### Exercise instructions:
Below this line is the material. Write out only its lines from the one containing "[821,196,931,212] (X, Y, and" through the one containing "(828, 352) none", both kept, exactly.

### Stored data:
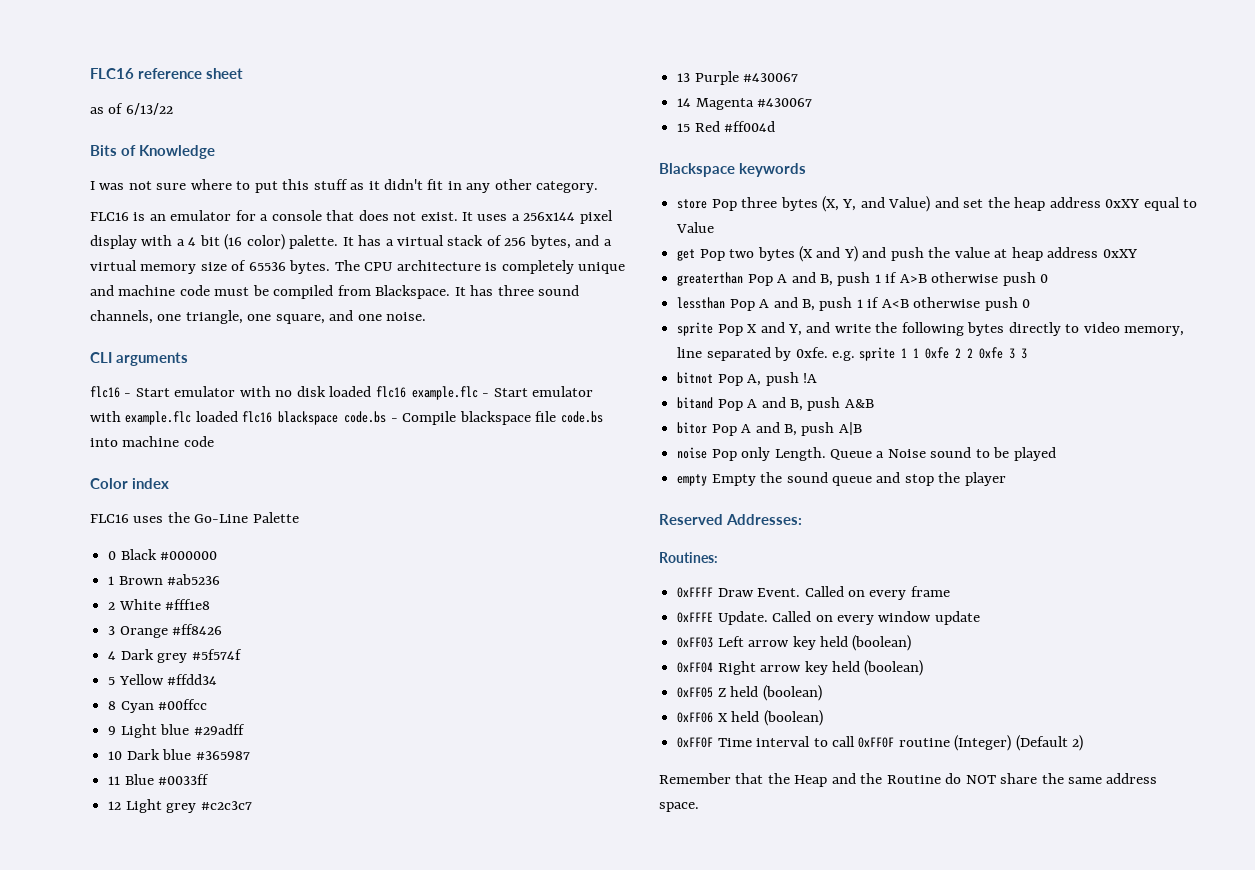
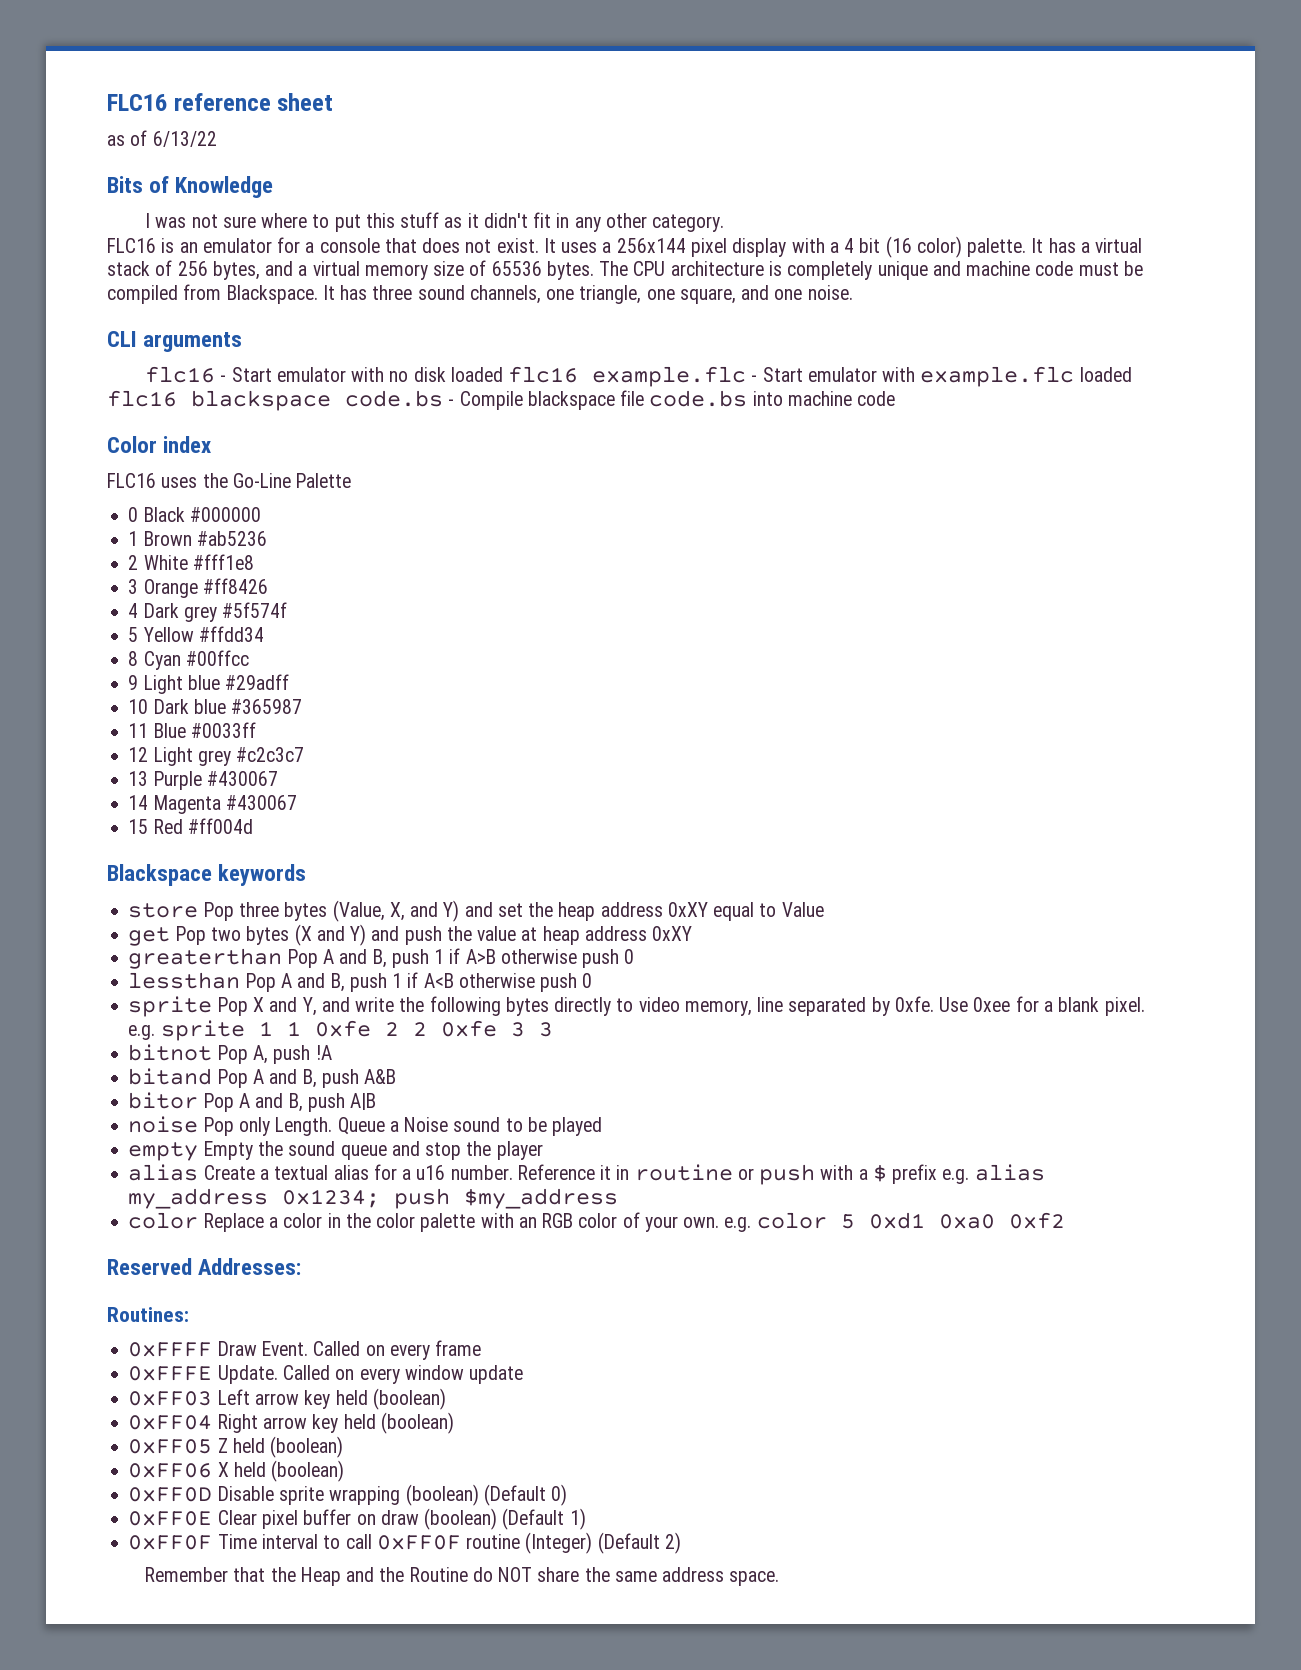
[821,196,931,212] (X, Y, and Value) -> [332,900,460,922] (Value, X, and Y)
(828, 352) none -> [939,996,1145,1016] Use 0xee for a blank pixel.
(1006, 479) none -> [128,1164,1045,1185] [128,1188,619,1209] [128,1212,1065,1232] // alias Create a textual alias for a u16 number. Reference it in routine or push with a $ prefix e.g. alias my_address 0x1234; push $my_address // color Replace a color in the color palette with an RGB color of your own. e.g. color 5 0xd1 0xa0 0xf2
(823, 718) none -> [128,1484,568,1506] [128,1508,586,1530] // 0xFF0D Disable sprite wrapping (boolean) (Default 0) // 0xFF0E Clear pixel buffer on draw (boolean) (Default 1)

==

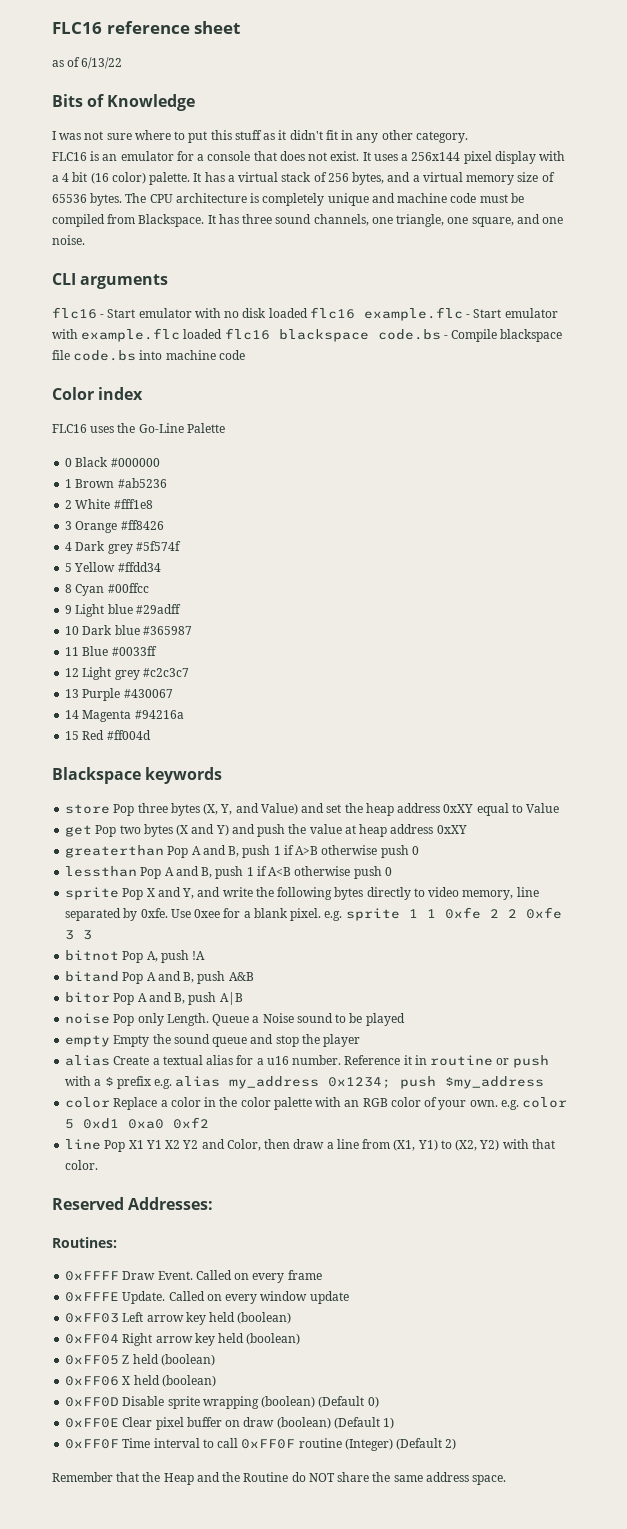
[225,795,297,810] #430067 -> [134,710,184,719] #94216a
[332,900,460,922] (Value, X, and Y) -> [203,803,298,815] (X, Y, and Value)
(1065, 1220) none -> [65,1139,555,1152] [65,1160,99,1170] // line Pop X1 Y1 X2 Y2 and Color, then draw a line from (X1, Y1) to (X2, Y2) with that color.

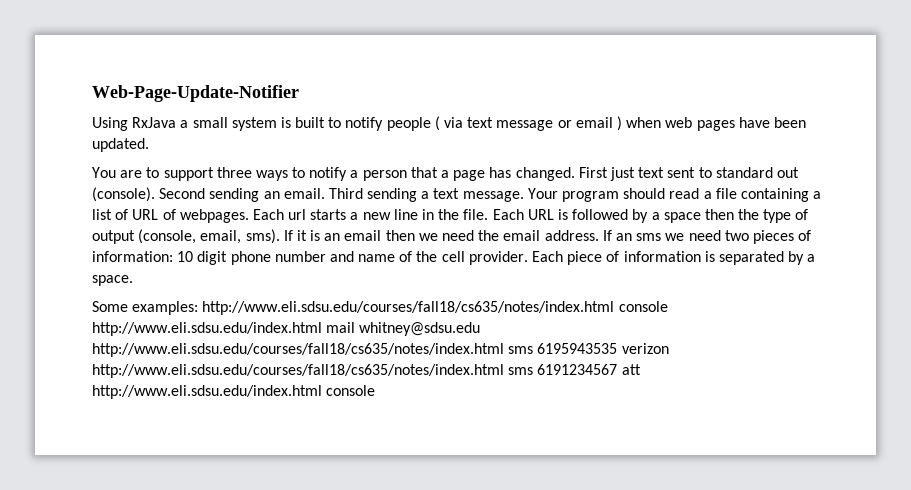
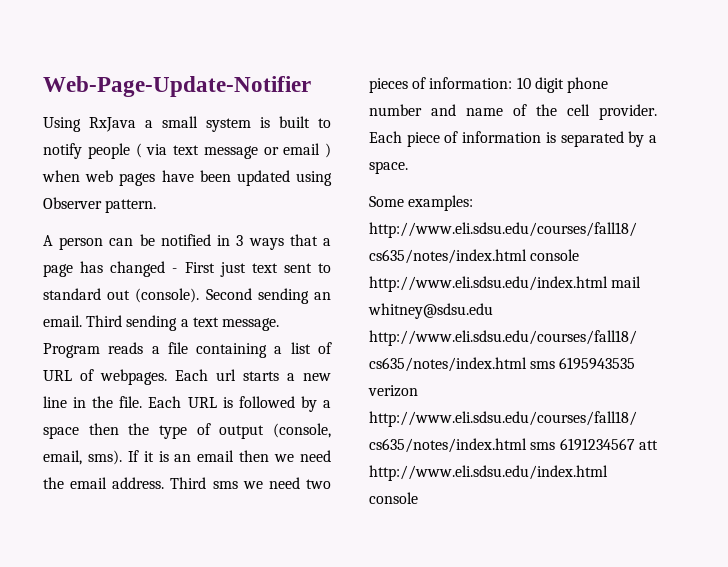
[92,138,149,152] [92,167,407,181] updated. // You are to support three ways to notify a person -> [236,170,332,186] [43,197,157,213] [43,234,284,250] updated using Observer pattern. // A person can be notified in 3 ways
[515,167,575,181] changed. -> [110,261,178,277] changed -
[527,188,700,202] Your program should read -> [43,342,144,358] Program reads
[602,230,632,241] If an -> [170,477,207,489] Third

### Answer space:
[821,196,931,212] (X, Y, and Value) -> [332,900,460,922] (Value, X, and Y)
(828, 352) none -> [939,996,1145,1016] Use 0xee for a blank pixel.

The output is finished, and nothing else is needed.